What if

Life is a perpetual struggle for balance, isn’t it?

Yesterday I spoke with a friend and colleague about my complicated online dating life. It’s always interesting to hear a different perspective. Sometimes, knowing someone and their background can help you perceive why they may feel that way and give that advice. In the case of my friend, I was really surprised at her thoughts about the situation. She felt I should carry on as I was for now, but that meeting them, cautiously, was the only way to truly know.

I’ve booked flights to see Wild Card.

They’re not until the end of February. I’ve chosen a time when I can comfortably travel and when the prices were good. It’s enough in advance that I feel like I have plenty of time to continue to get to know him but also to see what may change now he knows I am actually going.

Worst case scenario is that something changes and I don’t go, losing the money. I can actually cope with that.

However even if I don’t meet him at that point, there’s nothing to stop me just going on holiday anyway.  Quite a few people said they would like to go with me… I’ve booked: if they join, they join. Accommodation is relatively cheap and absolutely beautiful. He has shown me enough of his world for me to be intrigued by this beautiful place.

But I’m not deceiving you. At this moment in time, I want to meet him. Then, we will either get on well or we won’t. I feel like after all this time, I would like to know for sure.

I’ve read a lot now around his culture. I found blogs from women not dissimilar to me who are now in a happy relationship. I’ve also found blogs of the opposite.

I know what some of you are thinking. Some of my friends think this too. But how is traveling to meet him any different from Second travelling to meet me? None of us truly know each other. For all Second knows, I could be a psycho bitch.

I refuse to be prejudiced by his culture and the stereotypes of him that my own culture perpetuates. Wild Card is a man and I am a woman. He wants to meet me, I want to meet him. We have spoken to each other’s family. We have seen each other’s homes. He has started, more and more, to include me in the traditions of his family, propping me up to be part of it. I don’t believe he is a bad man. I can’t get to know him properly without meeting him.

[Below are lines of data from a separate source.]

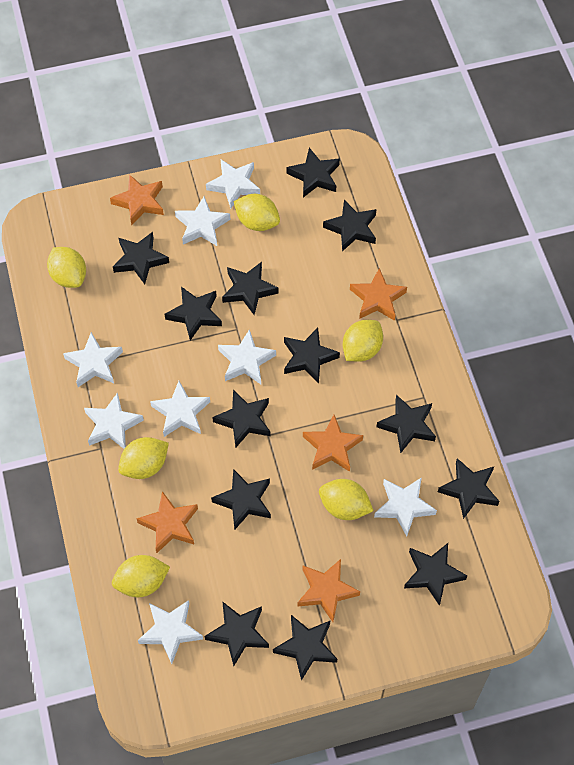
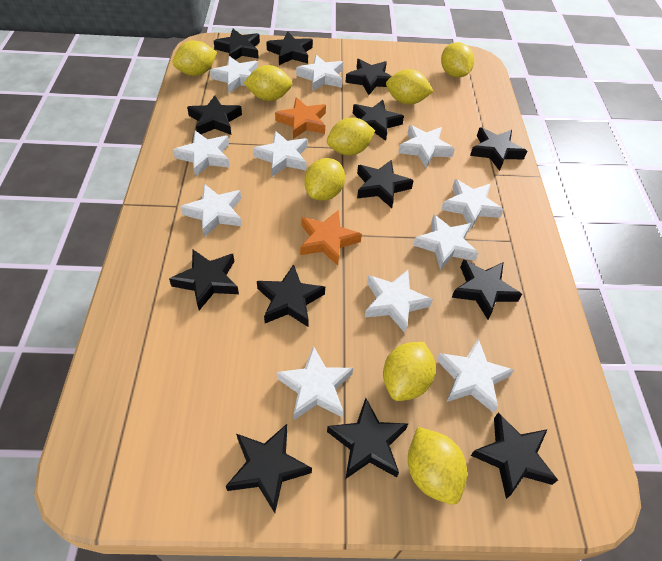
orange star: 5 -> 2
white star: 8 -> 11
yellow lemon: 6 -> 8

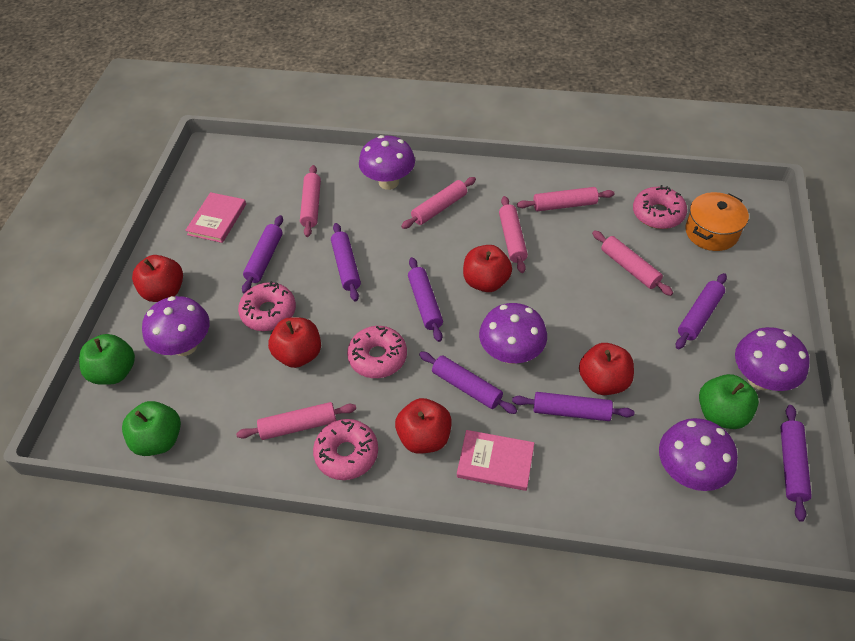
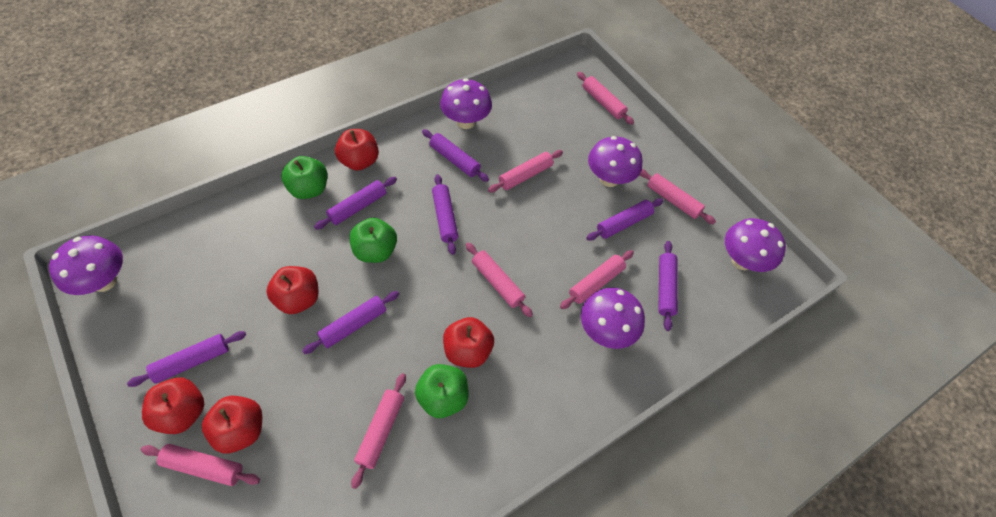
orange pot: 1 -> 0
pink book: 2 -> 0
pink donut: 4 -> 0
pink rolling pin: 6 -> 7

However… If I do go with the sole purpose of meeting him, precautions will be taken. I’m not entirely stupid. I’ve found plenty of information and suggestions on protecting myself. I’m still in the hope that I will have some company but I won’t be the first solo traveller, so where’s the problem?

But what about Second?? A few of my friends have asked about him, wondering how I can book flights when I’m due to meet him a month before.

I haven’t met him yet either! I’m not going to put all my hopes into one man, one complicated situation. We may never meet – he’s warned me frequently that there will be much less time for chatting when he goes home on Monday. A lot can happen in a month.

Second has red flags too, possibly more because they’re based upon his words and actions rather than a cultural stereotype. We may meet and not get on either. There are no guarantees that either of us will want to meet again.

I believe in taking chances – amazing things can happen when you do. And I never want to live a ‘what if’ life. That’s no fun for anyone.